The rhythm of medium and delivery of content.

I love that feeling when you completely missed the arrival of a fantastic new TV Drama series, and you only hear about it when everyone on Facebook or Twitter are raving about the dramatic ending of a series. So you get the box set and sit in… for days.

I settled-in to do this when I discovered Luther. Except I realised something very quickly. Luther is so completely awesome and intense that I found I couldn’t watch more than two or three episodes without a break… I was physically exhausted! (which doesn’t take much, granted).

It got me thinking about the medium of TV, not just as a video/audio relay, but as a medium that spans time. The absorption, retention and dissipation of content from one episode to the next. ¬†And it got me thinking about the rhythm of delivery and the dosage of consumption. As humans, most of us are hoarding, opportunist gluttons that will happily take more than we need, or is good for us, but I believe that truly great content also considers the pace of its delivery… like a Hitchcock movie.
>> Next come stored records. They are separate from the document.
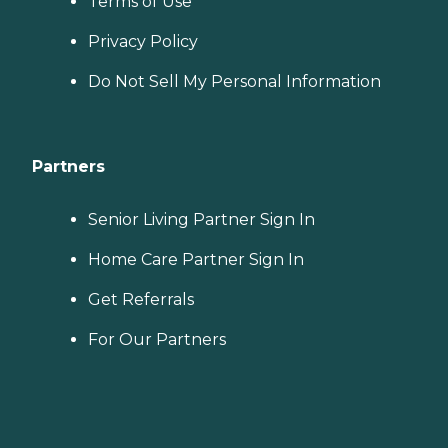
Terms of Use
Privacy Policy
Do Not Sell My Personal Information
Partners
Senior Living Partner Sign In
Home Care Partner Sign In
Get Referrals
For Our Partners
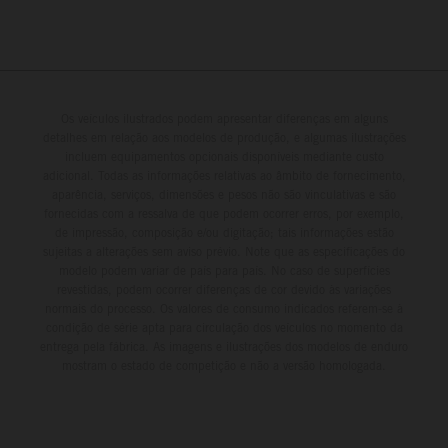
Os veículos ilustrados podem apresentar diferenças em alguns
detalhes em relação aos modelos de produção, e algumas ilustrações
incluem equipamentos opcionais disponíveis mediante custo
adicional. Todas as informações relativas ao âmbito de fornecimento,
aparência, serviços, dimensões e pesos não são vinculativas e são
fornecidas com a ressalva de que podem ocorrer erros, por exemplo,
de impressão, composição e/ou digitação; tais informações estão
sujeitas a alterações sem aviso prévio. Note que as especificações do
modelo podem variar de país para país. No caso de superfícies
revestidas, podem ocorrer diferenças de cor devido às variações
normais do processo. Os valores de consumo indicados referem-se à
condição de série apta para circulação dos veículos no momento da
entrega pela fábrica. As imagens e ilustrações dos modelos de enduro
mostram o estado de competição e não a versão homologada.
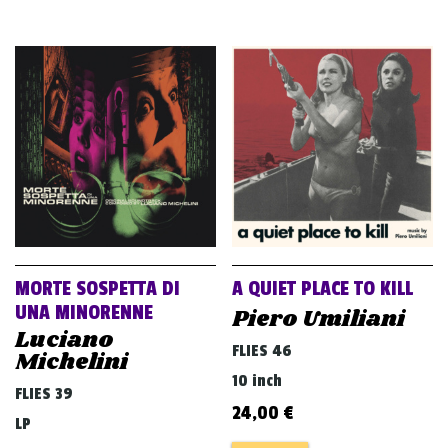
MORTE SOSPETTA DI
A QUIET PLACE TO KILL
UNA MINORENNE
Piero Umiliani
Luciano
FLIES 46
Michelini
10 inch
FLIES 39
24,00
€
LP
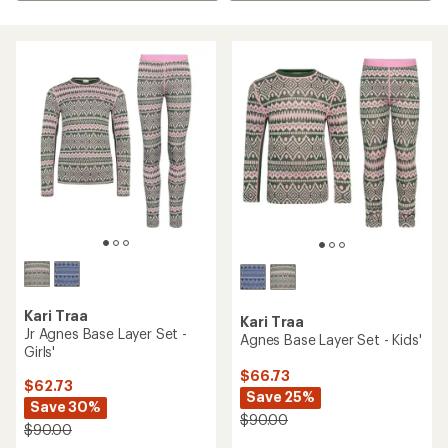
Kari Traa
Kari Traa
Jr Agnes Base Layer Set -
Agnes Base Layer Set - Kids'
Girls'
$66.73
$62.73
Save 25%
Save 30%
$90.00
$90.00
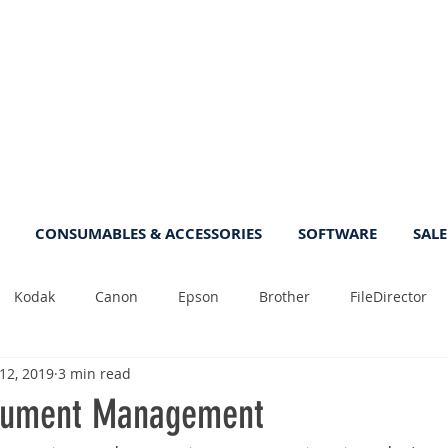
CONSUMABLES & ACCESSORIES
SOFTWARE
SALE
Kodak
Canon
Epson
Brother
FileDirector
 12, 2019
3 min read
Tips
Photo
Fast
Sheetfeed
Sale
Plust
ument Management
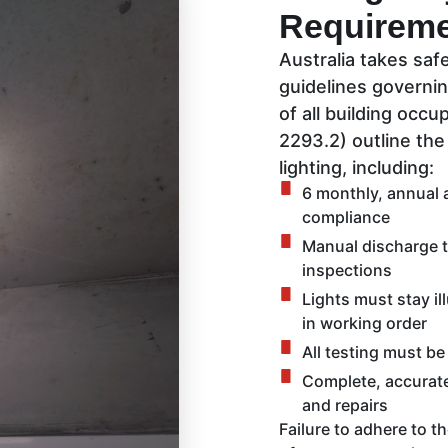
Requirem
Australia takes safe
guidelines governi
of all building occu
2293.2) outline th
lighting, including:
6 monthly, annual a
compliance
Manual discharge t
inspections
Lights must stay il
in working order
All testing must be
Complete, accurate 
and repairs
Failure to adhere to t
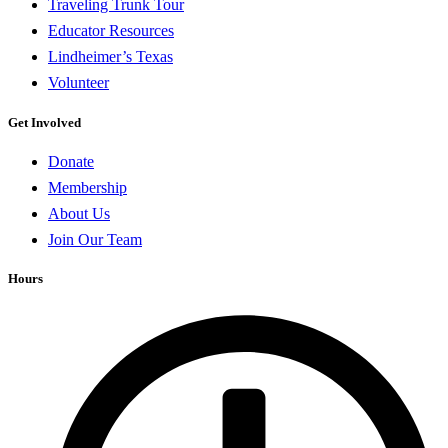
Traveling Trunk Tour
Educator Resources
Lindheimer’s Texas
Volunteer
Get Involved
Donate
Membership
About Us
Join Our Team
Hours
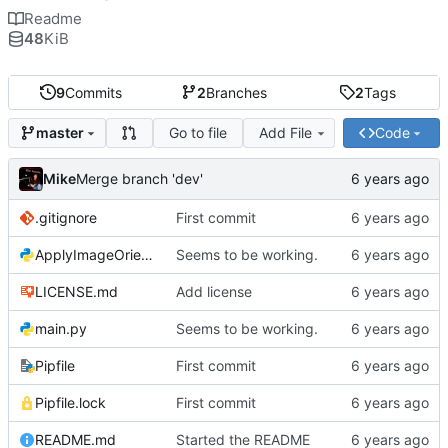
Readme
48
KiB
9
Commits
2
Branches
2
Tags
Go to file
Add File
Code
master
Mike
Merge branch 'dev'
.gitignore
First commit
ApplyImageOrientation.py
Seems to be working.
LICENSE.md
Add license
main.py
Seems to be working.
Pipfile
First commit
Pipfile.lock
First commit
README.md
Started the README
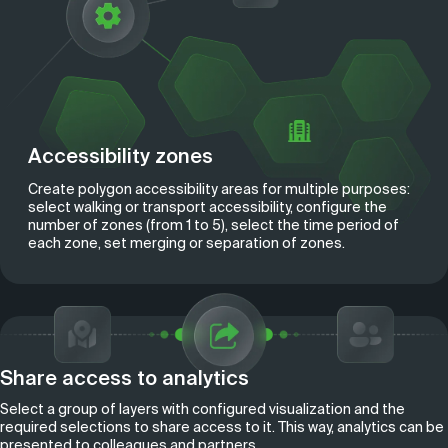
Accessibility zones
Create polygon accessibility areas for multiple purposes:
select walking or transport accessibility, configure the
number of zones (from 1 to 5), select the time period of
each zone, set merging or separation of zones.
Share access to analytics
Select a group of layers with configured visualization and the
required selections to share access to it. This way, analytics can be
presented to colleagues and partners.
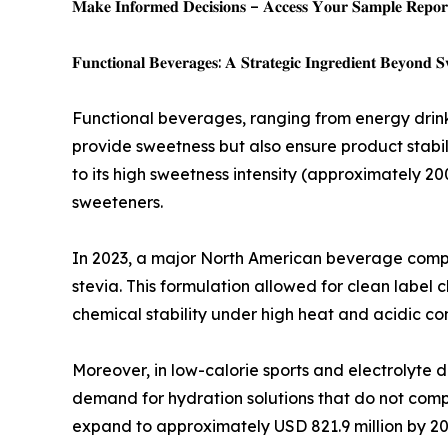
𝐌𝐚𝐤𝐞 𝐈𝐧𝐟𝐨𝐫𝐦𝐞𝐝 𝐃𝐞𝐜𝐢𝐬𝐢𝐨𝐧𝐬 – 𝐀𝐜𝐜𝐞𝐬𝐬 𝐘𝐨𝐮𝐫 𝐒𝐚𝐦𝐩𝐥𝐞 𝐑𝐞𝐩𝐨𝐫𝐭
𝐅𝐮𝐧𝐜𝐭𝐢𝐨𝐧𝐚𝐥 𝐁𝐞𝐯𝐞𝐫𝐚𝐠𝐞𝐬: 𝐀 𝐒𝐭𝐫𝐚𝐭𝐞𝐠𝐢𝐜 𝐈𝐧𝐠𝐫𝐞𝐝𝐢𝐞𝐧𝐭 𝐁𝐞𝐲𝐨𝐧𝐝 𝐒
Functional beverages, ranging from energy drink
provide sweetness but also ensure product stabil
to its high sweetness intensity (approximately 20
sweeteners.
In 2023, a major North American beverage compa
stevia. This formulation allowed for clean label 
chemical stability under high heat and acidic co
Moreover, in low-calorie sports and electrolyte 
demand for hydration solutions that do not comp
expand to approximately USD 821.9 million by 20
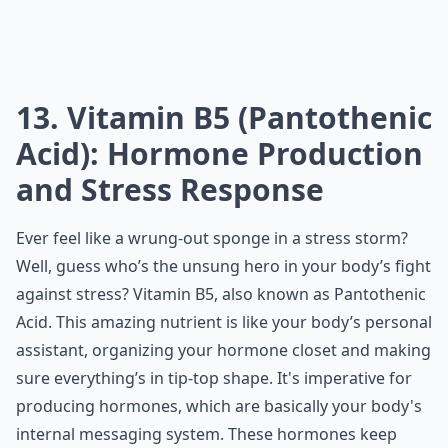
13. Vitamin B5 (Pantothenic
Acid): Hormone Production
and Stress Response
Ever feel like a wrung-out sponge in a stress storm?
Well, guess who’s the unsung hero in your body’s fight
against stress? Vitamin B5, also known as Pantothenic
Acid. This amazing nutrient is like your body’s personal
assistant, organizing your hormone closet and making
sure everything’s in tip-top shape. It's imperative for
producing hormones, which are basically your body's
internal messaging system. These hormones keep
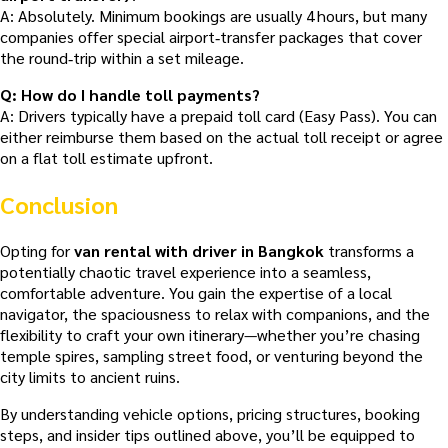
A: Absolutely. Minimum bookings are usually 4 hours, but many
companies offer special airport‑transfer packages that cover
the round‑trip within a set mileage.
Q: How do I handle toll payments?
A: Drivers typically have a prepaid toll card (Easy Pass). You can
either reimburse them based on the actual toll receipt or agree
on a flat toll estimate upfront.
Conclusion
Opting for
van rental with driver in Bangkok
transforms a
potentially chaotic travel experience into a seamless,
comfortable adventure. You gain the expertise of a local
navigator, the spaciousness to relax with companions, and the
flexibility to craft your own itinerary—whether you’re chasing
temple spires, sampling street food, or venturing beyond the
city limits to ancient ruins.
By understanding vehicle options, pricing structures, booking
steps, and insider tips outlined above, you’ll be equipped to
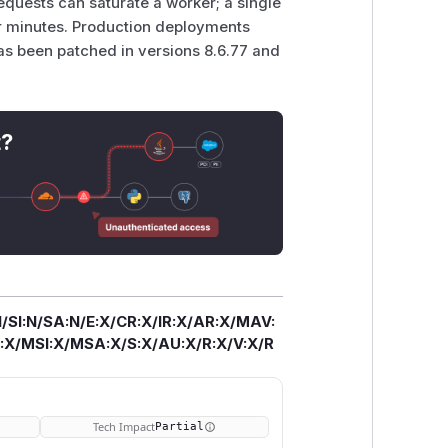
equests can saturate a worker; a single
for minutes. Production deployments
has been patched in versions 8.6.77 and
t?
/SI:N/SA:N/E:X/CR:X/IR:X/AR:X/MAV:
X/MSI:X/MSA:X/S:X/AU:X/R:X/V:X/R
Tech Impact
Partial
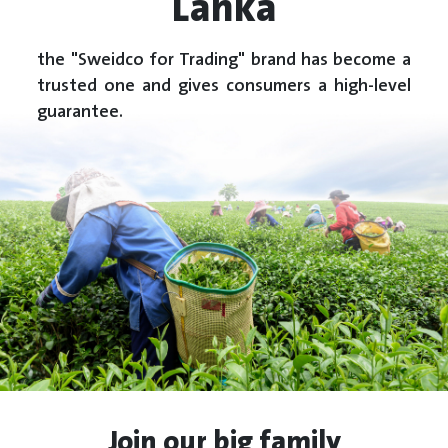
Lanka
the "Sweidco for Trading" brand has become a
trusted one and gives consumers a high-level
guarantee.
Join our big family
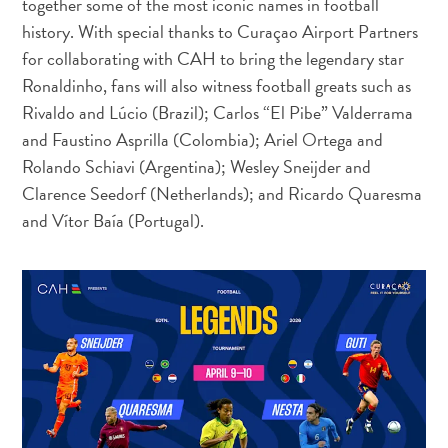
together some of the most iconic names in football
and
history. With special thanks to Curaçao Airport Partners
Resorts
for collaborating with CAH to bring the legendary star
Vacation
Ronaldinho, fans will also witness football greats such as
Homes
Rivaldo and Lúcio (Brazil); Carlos “El Pibe” Valderrama
Plan
and Faustino Asprilla (Colombia); Ariel Ortega and
Your
Rolando Schiavi (Argentina); Wesley Sneijder and
Visit
Clarence Seedorf (Netherlands); and Ricardo Quaresma
and Vítor Baía (Portugal).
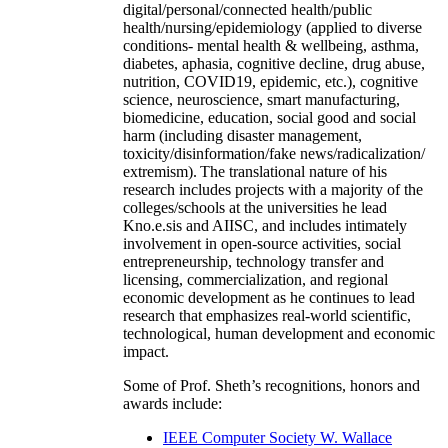
digital/personal/connected health/public
health/nursing/epidemiology (applied to diverse
conditions- mental health & wellbeing, asthma,
diabetes, aphasia, cognitive decline, drug abuse,
nutrition, COVID19, epidemic, etc.), cognitive
science, neuroscience, smart manufacturing,
biomedicine, education, social good and social
harm (including disaster management,
toxicity/disinformation/fake news/radicalization/
extremism). The translational nature of his
research includes projects with a majority of the
colleges/schools at the universities he lead
Kno.e.sis and AIISC, and includes intimately
involvement in open-source activities, social
entrepreneurship, technology transfer and
licensing, commercialization, and regional
economic development as he continues to lead
research that emphasizes real-world scientific,
technological, human development and economic
impact.
Some of Prof. Sheth’s recognitions, honors and
awards include:
IEEE Computer Society W. Wallace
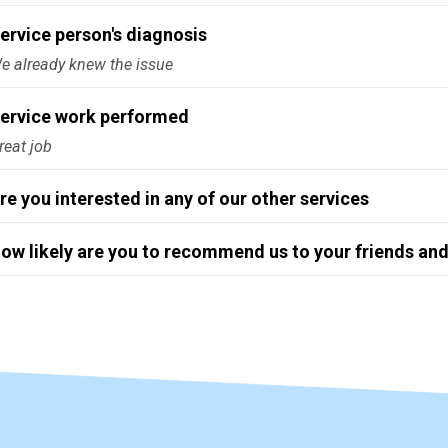
ervice person's diagnosis
e already knew the issue
ervice work performed
reat job
re you interested in any of our other services
ow likely are you to recommend us to your friends and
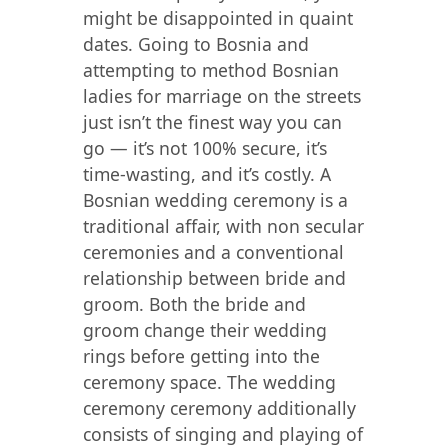
might be disappointed in quaint
dates. Going to Bosnia and
attempting to method Bosnian
ladies for marriage on the streets
just isn’t the finest way you can
go — it’s not 100% secure, it’s
time-wasting, and it’s costly. A
Bosnian wedding ceremony is a
traditional affair, with non secular
ceremonies and a conventional
relationship between bride and
groom. Both the bride and
groom change their wedding
rings before getting into the
ceremony space. The wedding
ceremony ceremony additionally
consists of singing and playing of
Watching episode after episode of Luther in a row was like drinking a pint of Whiskey

I’m a passionate photographer and often consider the difference between an online photo gallery and the physical turning of a photo book’s pages. Technically we could cram all photos into a single page, and pointlessly order them numerically by their filename. But there is more to be gained (if not a story to be told) from the forced chronology of order. One at a time and not necessarily distracted by what comes next. (If only FlickR understood that)

As far back as 2004 when BBC Mobile was turning xhtml, I was trying to caution people about the dangers of page-size anomalies. By that I’m referring to particular pages with functions that require significantly more data (or coding) than the average page of that service. I would stress the psychological importance of browsing rhythm and expected delivery.

If a services response times are erratic and unreliable, it will make all the difference to the user choosing to hit that link before they jump on that train.

The internet is full of designs conceived around “Lorem Ipsum…” like a suit sewn around a mannequin that doesn’t move.

It’s a common practice and a somewhat necessary fit for the way the world turns. I don’t know if this is because the content we have isn’t so hot (and may as well stay as Lorem Ipsum) or if we are grossly neglecting our stories and failing to consider more creative ways to deliver it.